## DIRECTIONS
Locate the line that contains "exposure_s: 1/500" in the data that follows. Copy it and every subsequent line to the end, exactly, excluding pictures.

## DATA FOR REVIEW
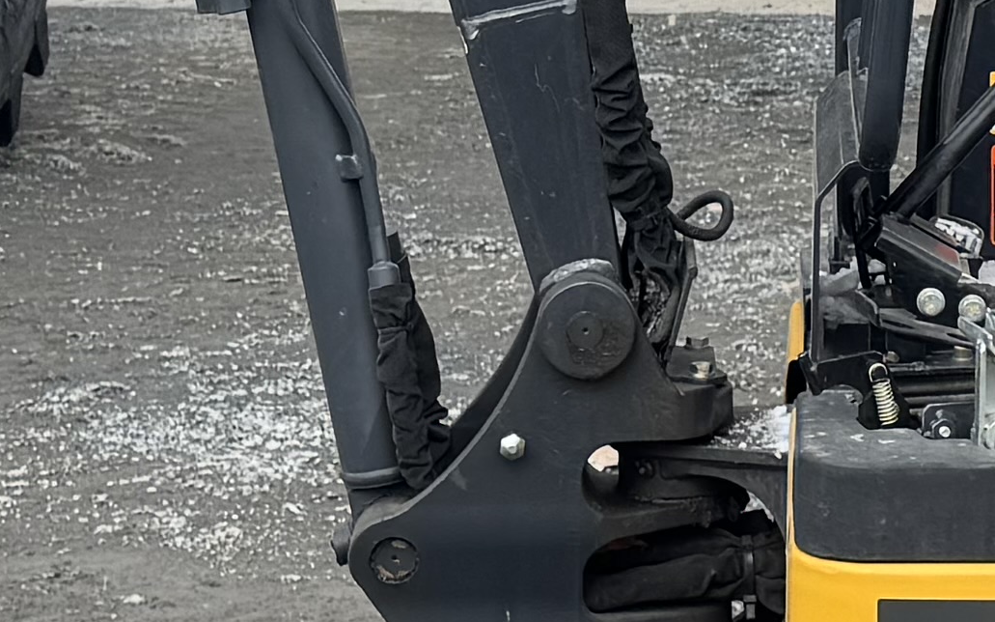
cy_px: -100
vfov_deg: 9.2
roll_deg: -0.1
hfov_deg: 14.7
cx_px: 912
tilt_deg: -3.4
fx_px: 3823
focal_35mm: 141
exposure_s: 1/1767
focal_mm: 6.76
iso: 80
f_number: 1.78
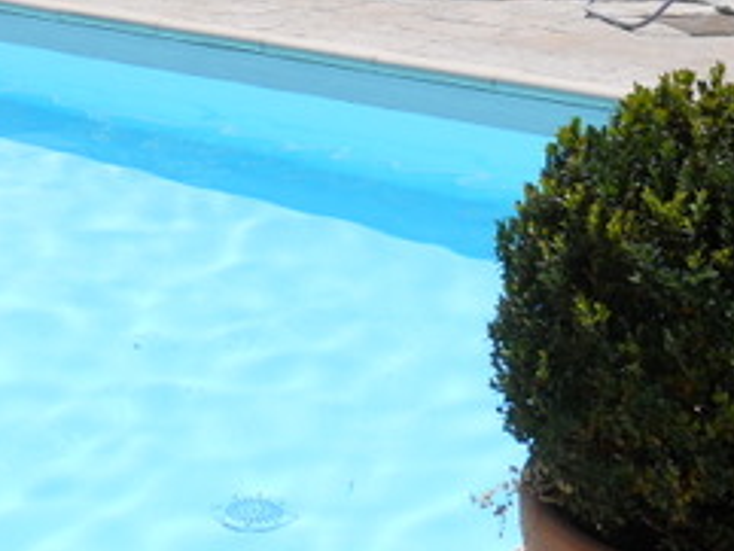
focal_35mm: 93
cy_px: -143
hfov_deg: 21.0
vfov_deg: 15.2
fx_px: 1973
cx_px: 256
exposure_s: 1/500
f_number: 5.4
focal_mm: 5
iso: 80
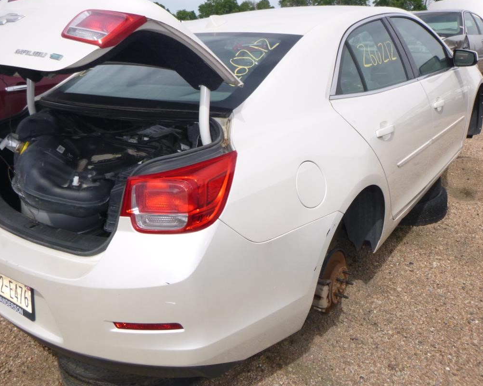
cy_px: 164
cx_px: 212
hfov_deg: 57.0
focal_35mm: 31
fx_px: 443
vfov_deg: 46.9
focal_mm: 4.5
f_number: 3.9
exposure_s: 1/800
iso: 100
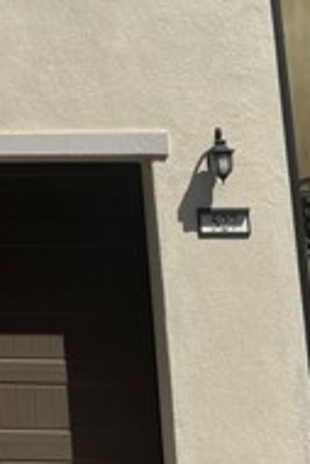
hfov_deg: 14.8
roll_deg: -0.1
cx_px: -198
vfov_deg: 23.2
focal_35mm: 84
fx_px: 1083
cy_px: 0
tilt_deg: +12.9
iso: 80
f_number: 1.78
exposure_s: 1/10417
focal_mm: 6.76
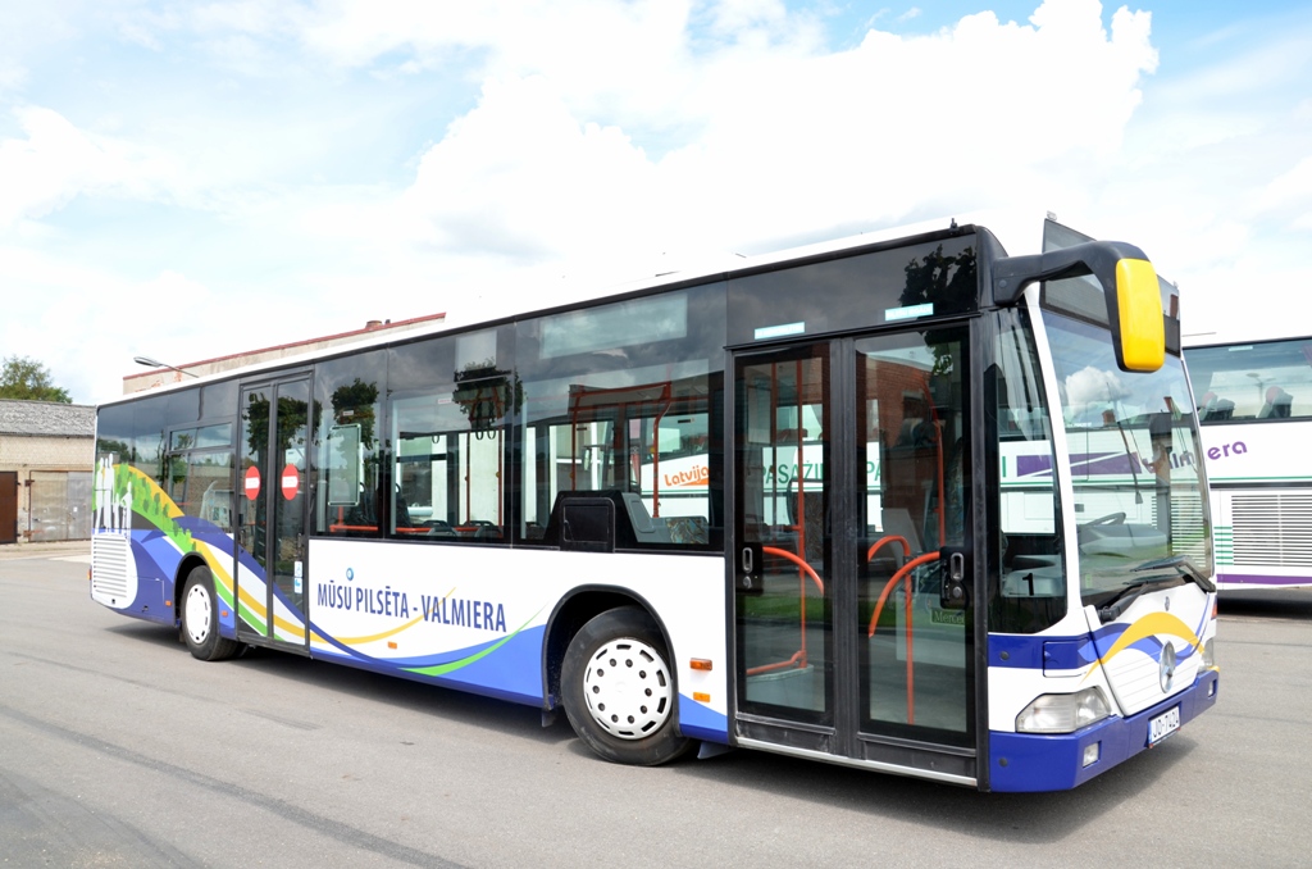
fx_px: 982
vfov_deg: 47.7
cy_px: 434
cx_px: 656
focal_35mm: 27
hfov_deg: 67.5
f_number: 8
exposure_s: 1/250
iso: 200
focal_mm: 18
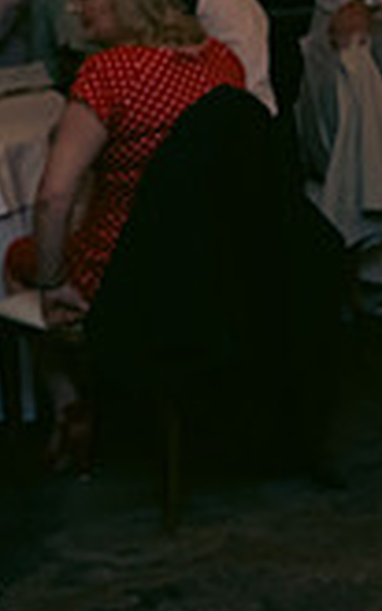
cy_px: 139
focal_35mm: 115
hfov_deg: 10.5
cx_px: 764
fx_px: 1917
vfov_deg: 18.0
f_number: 3.5
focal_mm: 32
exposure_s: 1/160
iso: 800
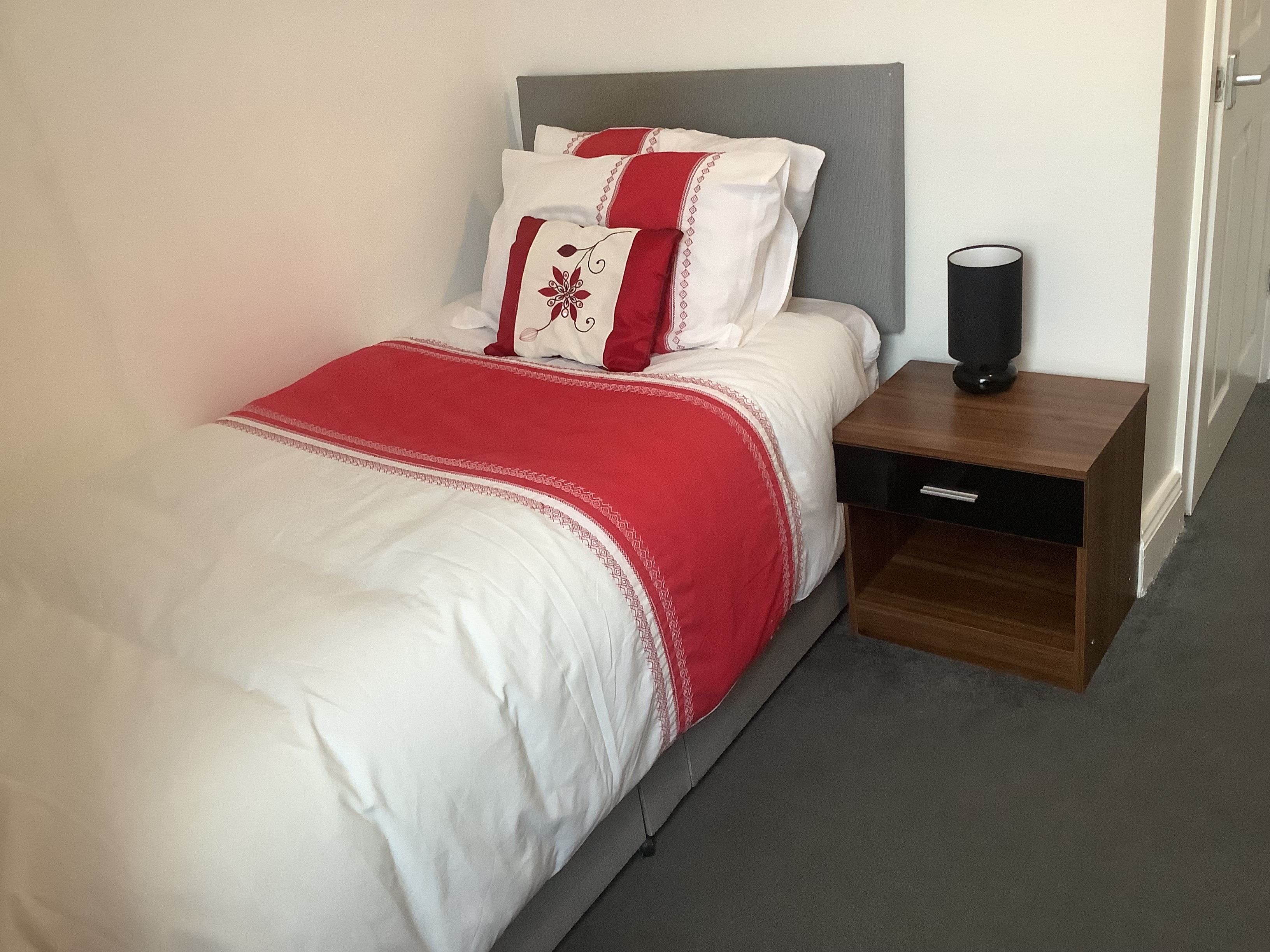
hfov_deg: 58.4
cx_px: 635
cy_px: 476
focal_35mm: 31
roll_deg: +8.8
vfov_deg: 45.4
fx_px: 1137
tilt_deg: -25.0
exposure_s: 1/60
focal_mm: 3.3
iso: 200
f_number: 2.4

## TASK ANSWER
exposure_s: 1/500
f_number: 5.4
focal_mm: 5
iso: 80
cy_px: 164
cx_px: 212
hfov_deg: 57.0
focal_35mm: 31
fx_px: 443
vfov_deg: 46.9
focal_mm: 4.5
f_number: 3.9
exposure_s: 1/800
iso: 100
hfov_deg: 14.8
roll_deg: -0.1
cx_px: -198
vfov_deg: 23.2
focal_35mm: 84
fx_px: 1083
cy_px: 0
tilt_deg: +12.9
iso: 80
f_number: 1.78
exposure_s: 1/10417
focal_mm: 6.76
fx_px: 982
vfov_deg: 47.7
cy_px: 434
cx_px: 656
focal_35mm: 27
hfov_deg: 67.5
f_number: 8
exposure_s: 1/250
iso: 200
focal_mm: 18
cy_px: 139
focal_35mm: 115
hfov_deg: 10.5
cx_px: 764
fx_px: 1917
vfov_deg: 18.0
f_number: 3.5
focal_mm: 32
exposure_s: 1/160
iso: 800
hfov_deg: 58.4
cx_px: 635
cy_px: 476
focal_35mm: 31
roll_deg: +8.8
vfov_deg: 45.4
fx_px: 1137
tilt_deg: -25.0
exposure_s: 1/60
focal_mm: 3.3
iso: 200
f_number: 2.4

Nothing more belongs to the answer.